Exports will grow as the economy grows and expands in the coming years. To increase exports, we propose to commercialize agriculture under a market-led production orientation to be pushed by the board. We intend to increase the monetization and production of the economy supported by the Parish Development Model, Operation Wealth Creation efforts, and Uganda Coffee Development Authority for coffee.

Ruth Nankabirwa, Minister for Energy and Mineral Development

For the electricity sub-sector, we have registered significant progress. All the legislations are 99 per cent done. We are waiting for the bill on energy efficiency and the new policy on electricity. We also started the operationalization of the Electricity Amendment Act of 2022 on June 14, 2022.

The law opens up avenues for private investment in the transmission and the direct purchase of electricity generated. In the same period, we encountered challenges.

Covid-19 and Ebola stalled some of our activities. The rising cost of fuel affected us because we deal in dollars. Whenever the
shilling depreciates, the sector suffers.

Also, vandals have continued to cut down our pylons, which is affecting electricity distribution. In 2023, Karuma hydro power project will be launched, bringing in 600MW to the national grid. After this, the West Nile region shall be connected to the national grid. As the demand for more electricity increases, we anticipate more investment in power generation into projects like i.e Ayago 840MW, Oriang 392MW, etc.

Judy Rugasira Kyanda, Managing Director, Knight Frank Uganda (Extract from H1, 2022)
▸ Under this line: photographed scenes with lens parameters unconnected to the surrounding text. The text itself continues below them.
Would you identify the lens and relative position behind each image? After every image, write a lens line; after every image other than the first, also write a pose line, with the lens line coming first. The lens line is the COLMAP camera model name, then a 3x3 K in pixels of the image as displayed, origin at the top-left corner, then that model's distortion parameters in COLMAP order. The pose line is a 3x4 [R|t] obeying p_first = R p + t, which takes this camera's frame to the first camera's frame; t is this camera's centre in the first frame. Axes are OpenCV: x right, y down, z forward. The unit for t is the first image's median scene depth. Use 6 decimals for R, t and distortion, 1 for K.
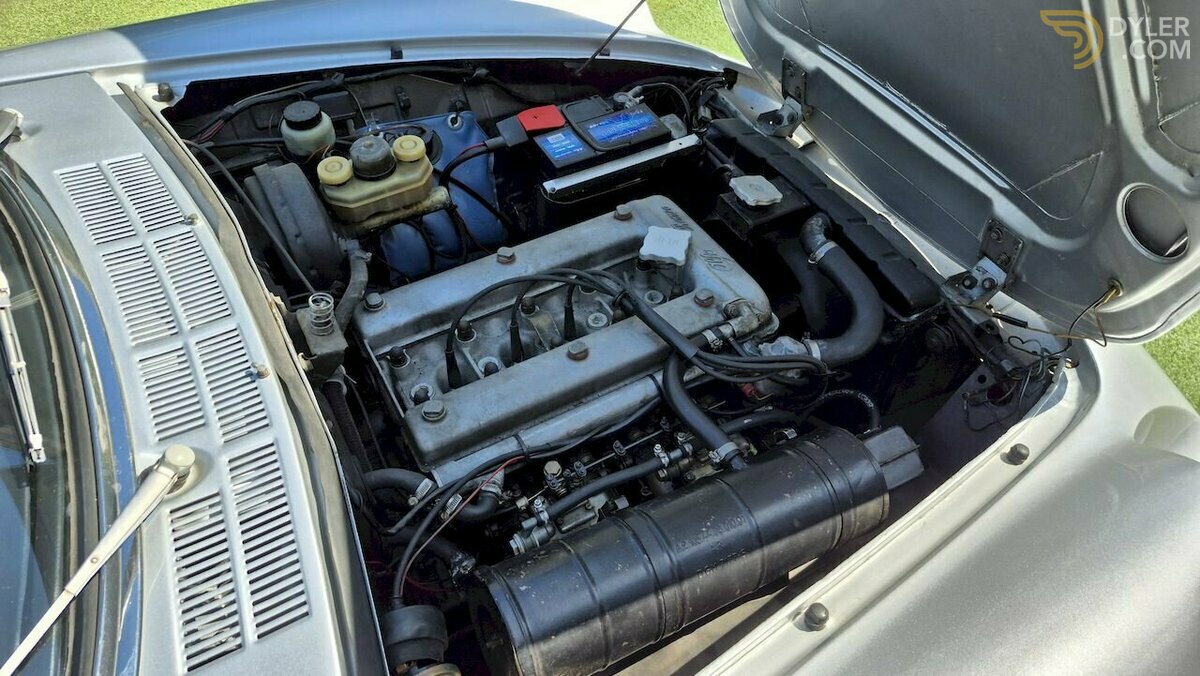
lens RADIAL K [[834.1, 0, 616.2], [0, 834.1, 340.7], [0, 0, 1]] dist [0.080702, -0.104960]
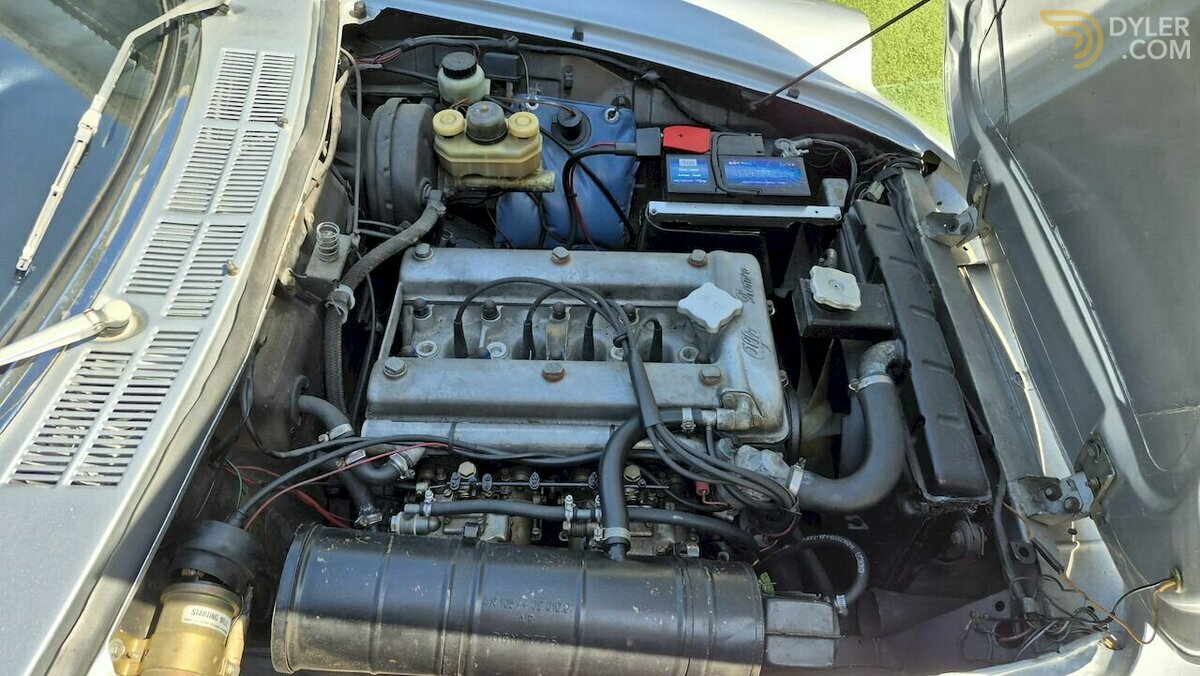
lens RADIAL K [[836.9, 0, 597.1], [0, 836.9, 341.8], [0, 0, 1]] dist [0.082506, -0.117380]
pose [[0.860817, 0.388497, -0.328730, 0.271278], [-0.386017, 0.919380, 0.075704, -0.100842], [0.331639, 0.061729, 0.941385, 0.090487]]
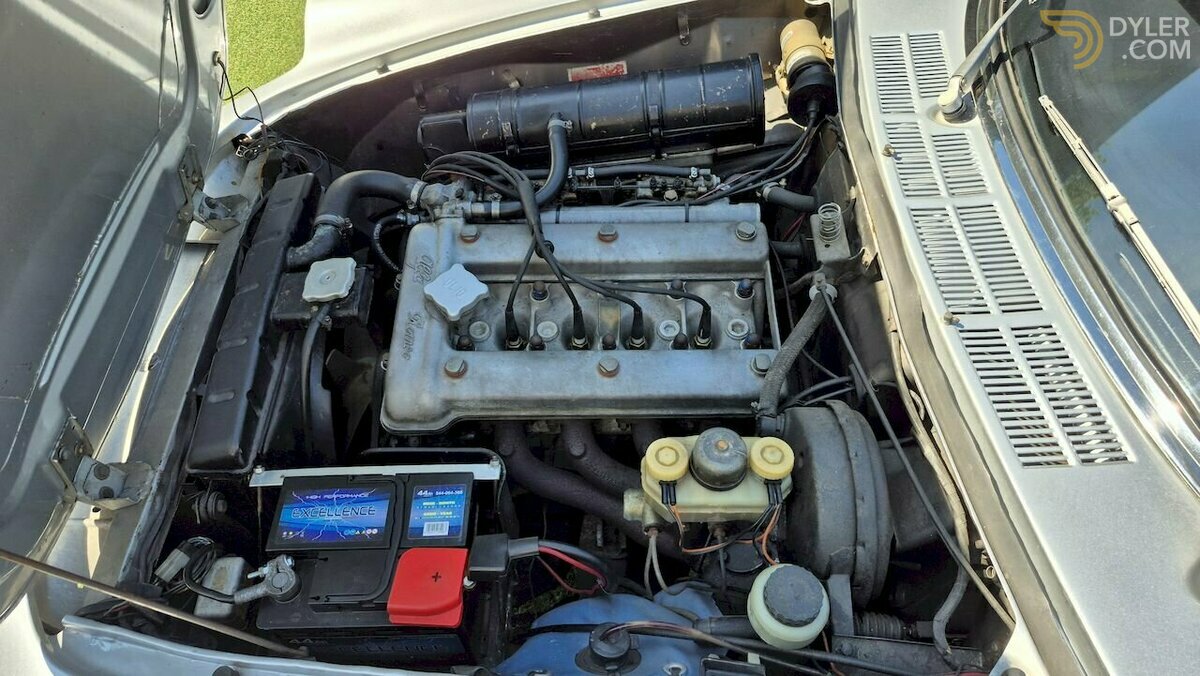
lens RADIAL K [[836.9, 0, 597.1], [0, 836.9, 341.8], [0, 0, 1]] dist [0.082506, -0.117380]
pose [[-0.867842, -0.398479, 0.296758, -0.375051], [0.377149, -0.139528, 0.915582, -0.915169], [-0.323434, 0.906502, 0.271374, 0.746201]]
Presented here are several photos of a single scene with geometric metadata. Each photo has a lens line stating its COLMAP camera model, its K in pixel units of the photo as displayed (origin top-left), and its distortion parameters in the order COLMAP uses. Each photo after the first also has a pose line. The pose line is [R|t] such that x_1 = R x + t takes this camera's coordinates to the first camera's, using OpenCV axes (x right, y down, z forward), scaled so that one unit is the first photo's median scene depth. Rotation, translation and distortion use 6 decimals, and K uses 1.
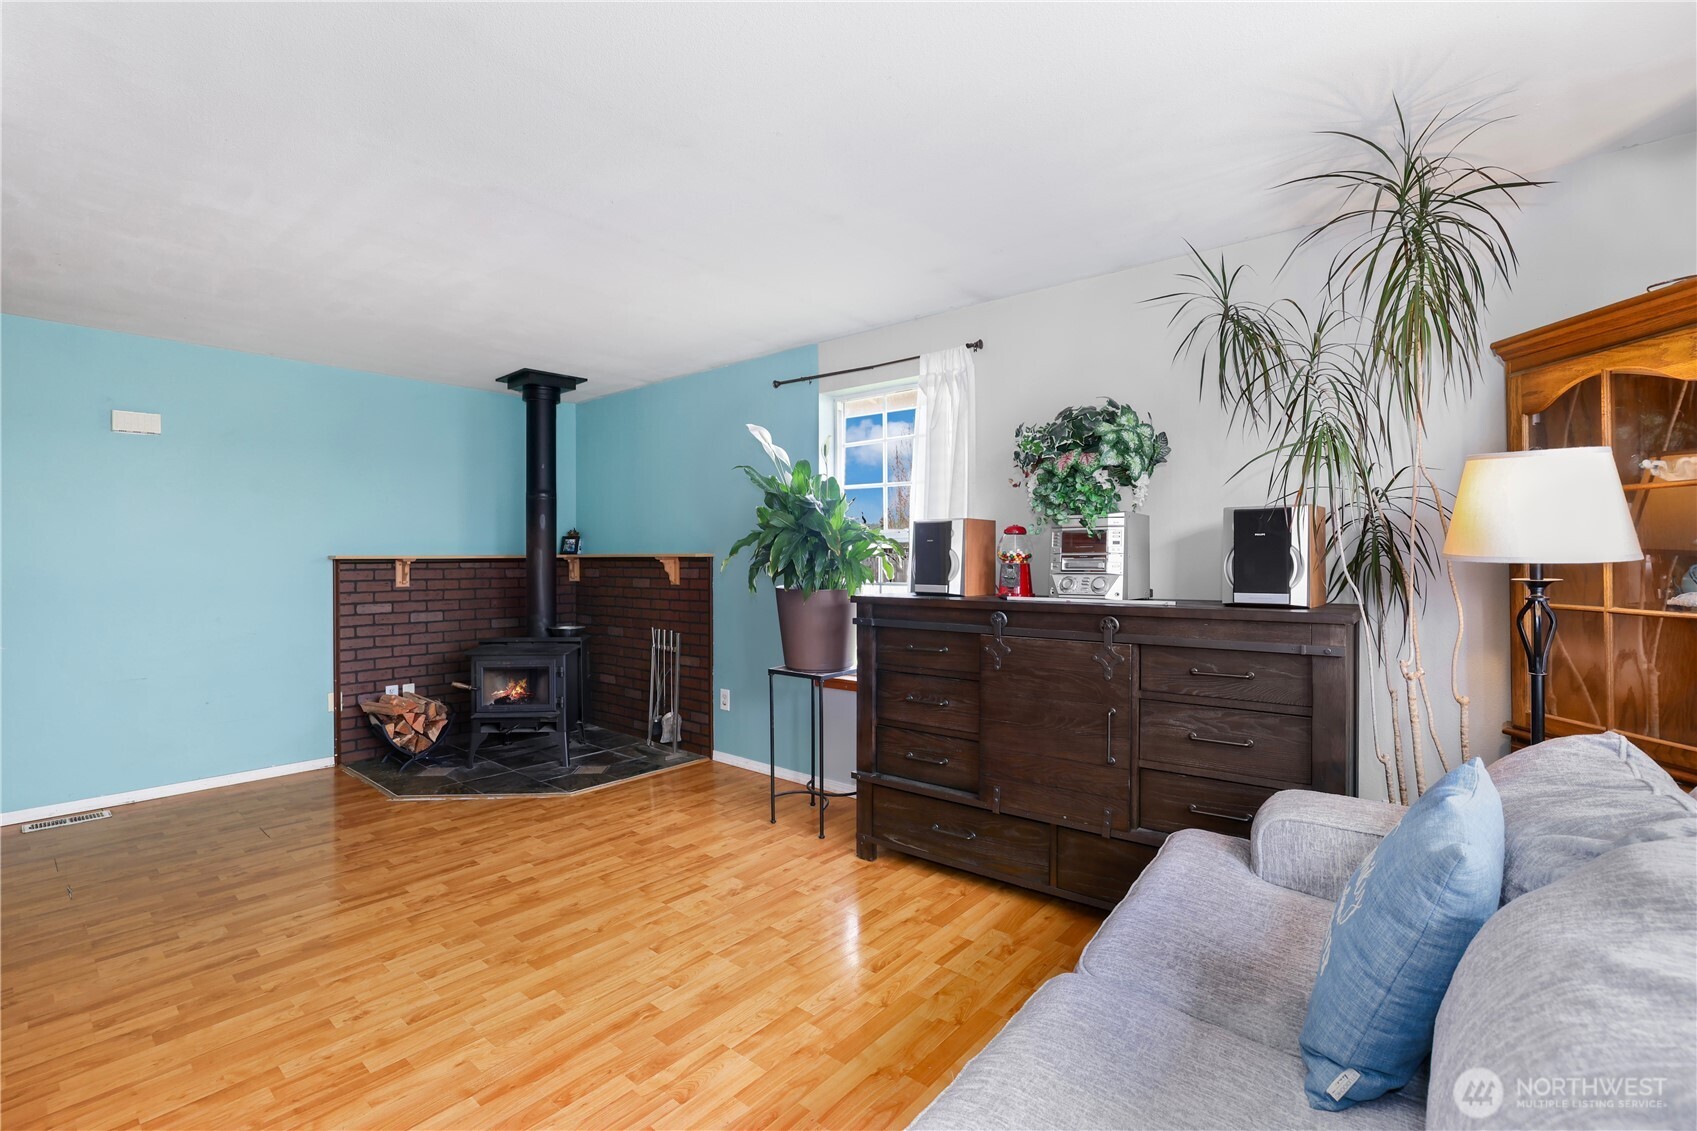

For the office sector, inquiries increased, driven by the full reopening of the economy, increased start-up funding, improved activity in the services sector and the signing of the final investment decision in the oil sector in early February 2022.

The demand was from several sectors like telecoms, oil and gas, government agencies, startups, etc. These were either new entrants or existing firms that were expanding or relocating.

Take-up was also registered from occupiers who had previously downsized at the onset of the pandemic and are currently seeking to reoccupy the spaces they had relinquished.

Compared to the same period in 2021, Grade A office occupancies were up by 11 per cent, while grade AB occupancies improved slightly by two per cent in the same period, largely attributed to existing occupiers increasing their space take-up. Despite the positive trend in uptake, several landlords were cautious, opting to maintain prevailing rents.

The general outlook for the office market is positive for the short – mid-term, thanks to oil and gas activity and the resurgence of the activities in the services sector.